Try it: Format every line of the data below as a JSON list of strings, one string per line, skipping blank lines and omitting the pictures.

Recorded information:

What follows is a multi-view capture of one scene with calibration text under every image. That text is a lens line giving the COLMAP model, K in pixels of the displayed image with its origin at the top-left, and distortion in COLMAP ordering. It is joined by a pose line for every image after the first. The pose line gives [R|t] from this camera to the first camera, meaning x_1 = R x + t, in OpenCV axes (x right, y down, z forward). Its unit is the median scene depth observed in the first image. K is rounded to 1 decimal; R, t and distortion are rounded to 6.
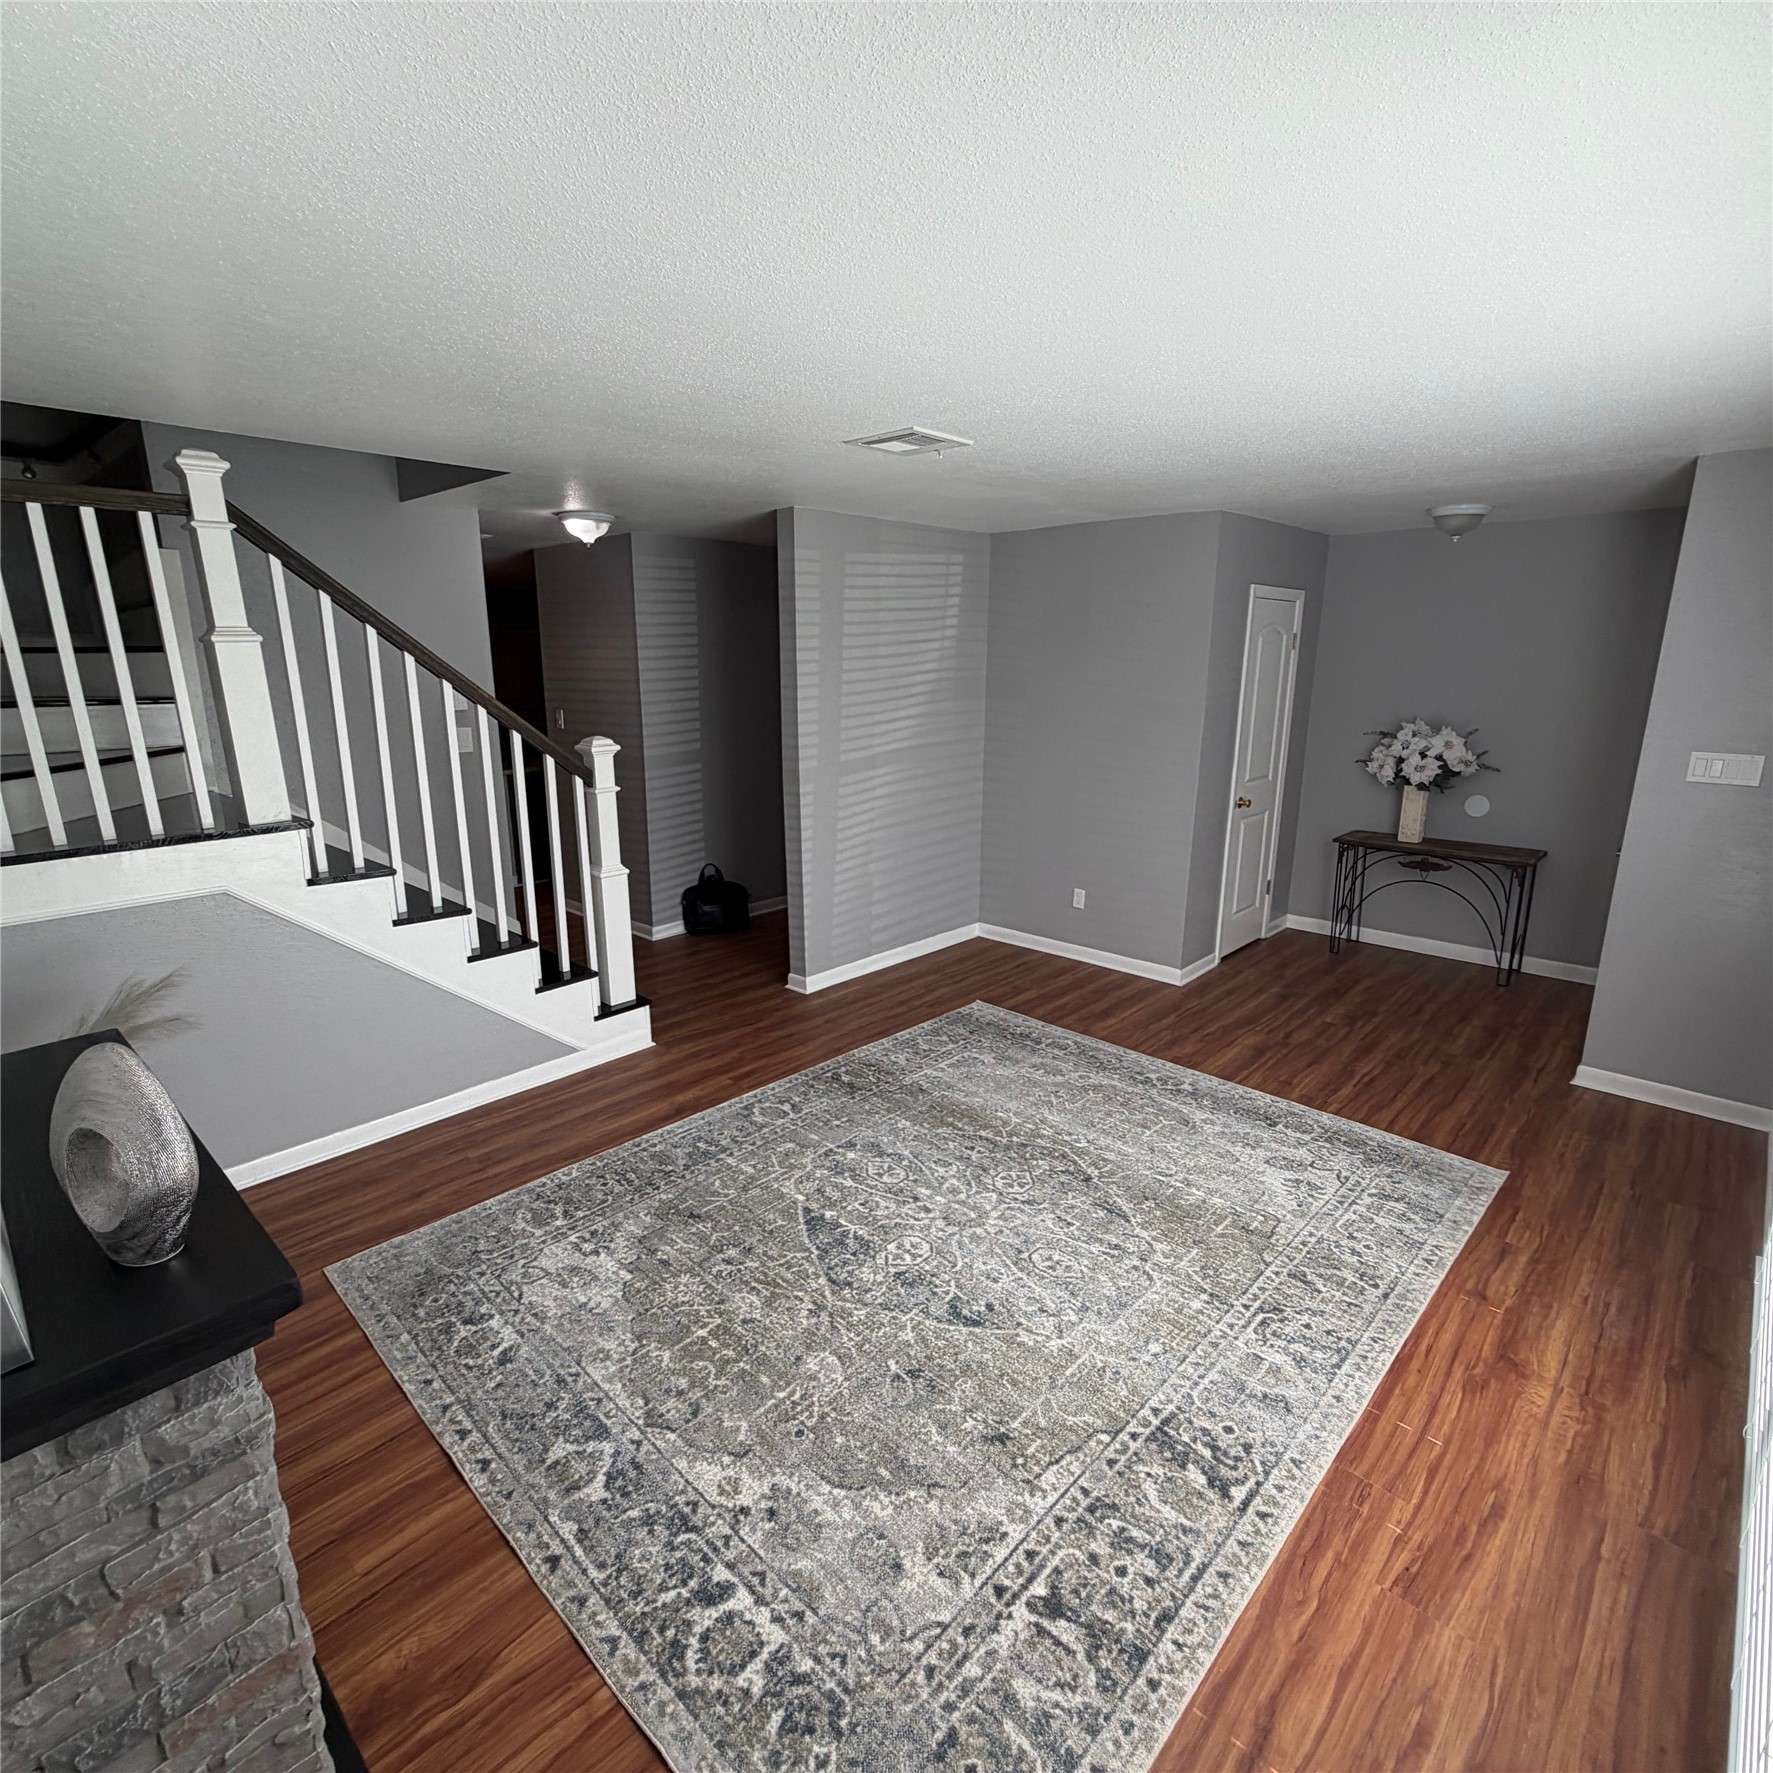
lens RADIAL K [[957.5, 0, 886.5], [0, 957.5, 886.5], [0, 0, 1]] dist [0.018044, -0.000147]
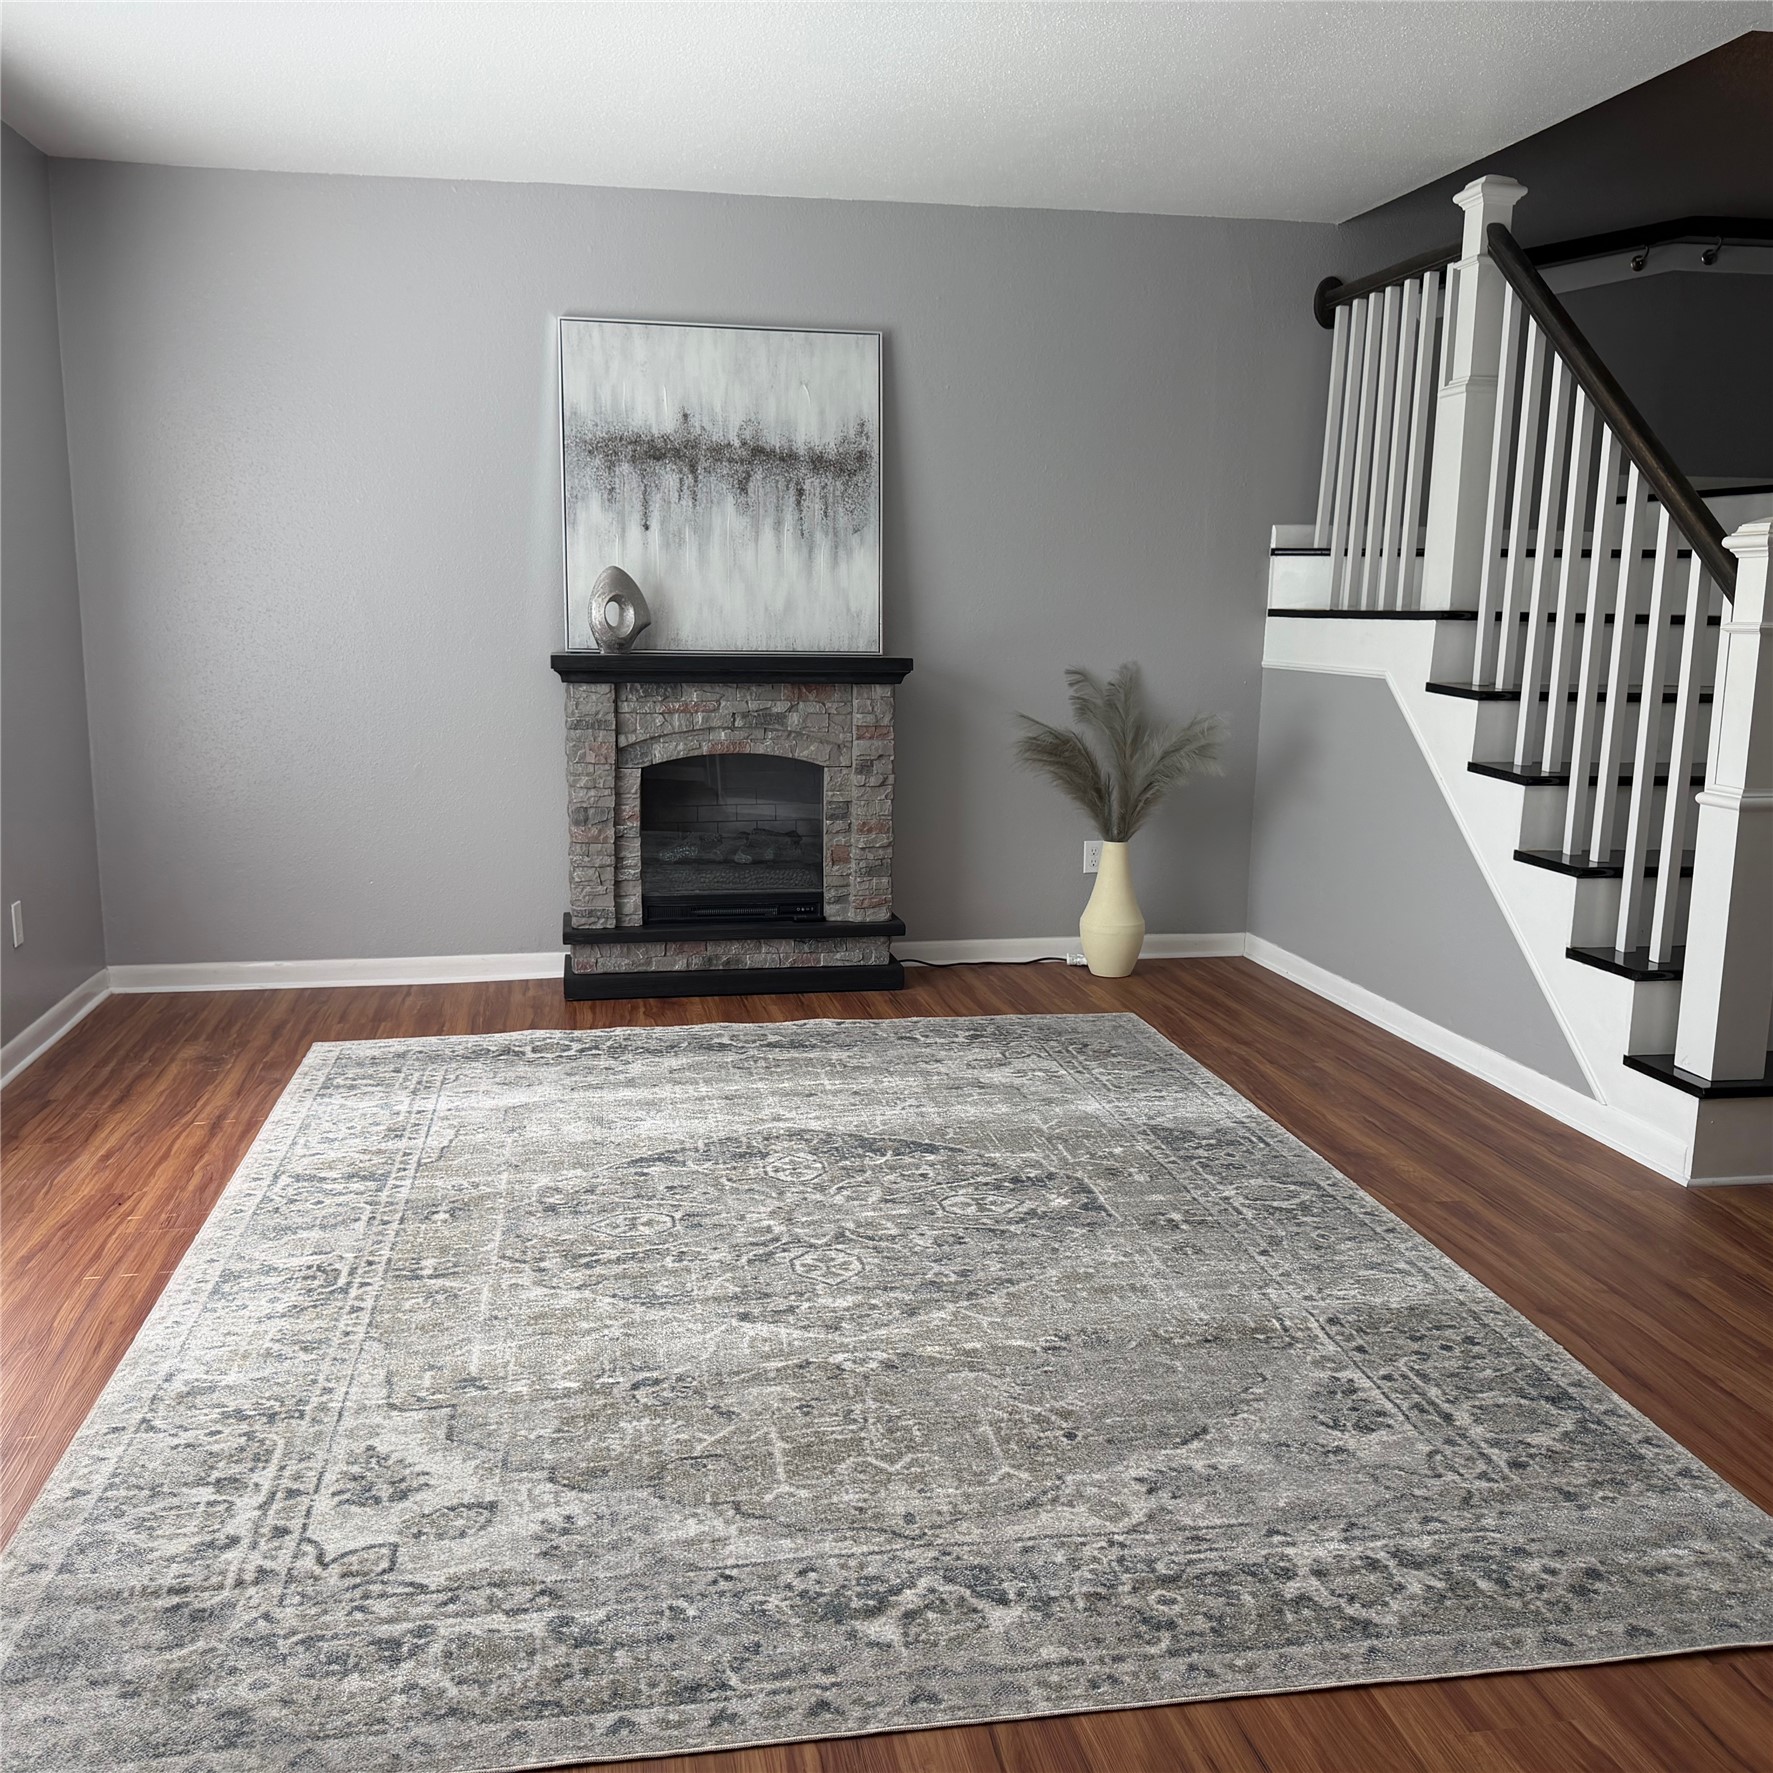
lens RADIAL K [[1681.3, 0, 886.5], [0, 1681.3, 886.5], [0, 0, 1]] dist [0.159937, -0.295051]
pose [[-0.603247, 0.126804, -0.787409, 1.052424], [-0.198813, 0.932205, 0.302436, -0.243210], [0.772377, 0.338991, -0.537140, 1.824619]]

Completed task:
[
  "What follows is a multi-view capture of one scene with calibration text under every image. That text is a lens line giving the COLMAP model, K in pixels of the displayed image with its origin at the top-left, and distortion in COLMAP ordering. It is joined by a pose line for every image after the first. The pose line gives [R|t] from this camera to the first camera, meaning x_1 = R x + t, in OpenCV axes (x right, y down, z forward). Its unit is the median scene depth observed in the first image. K is rounded to 1 decimal; R, t and distortion are rounded to 6.",
  "lens RADIAL K [[957.5, 0, 886.5], [0, 957.5, 886.5], [0, 0, 1]] dist [0.018044, -0.000147]",
  "lens RADIAL K [[1681.3, 0, 886.5], [0, 1681.3, 886.5], [0, 0, 1]] dist [0.159937, -0.295051]",
  "pose [[-0.603247, 0.126804, -0.787409, 1.052424], [-0.198813, 0.932205, 0.302436, -0.243210], [0.772377, 0.338991, -0.537140, 1.824619]]"
]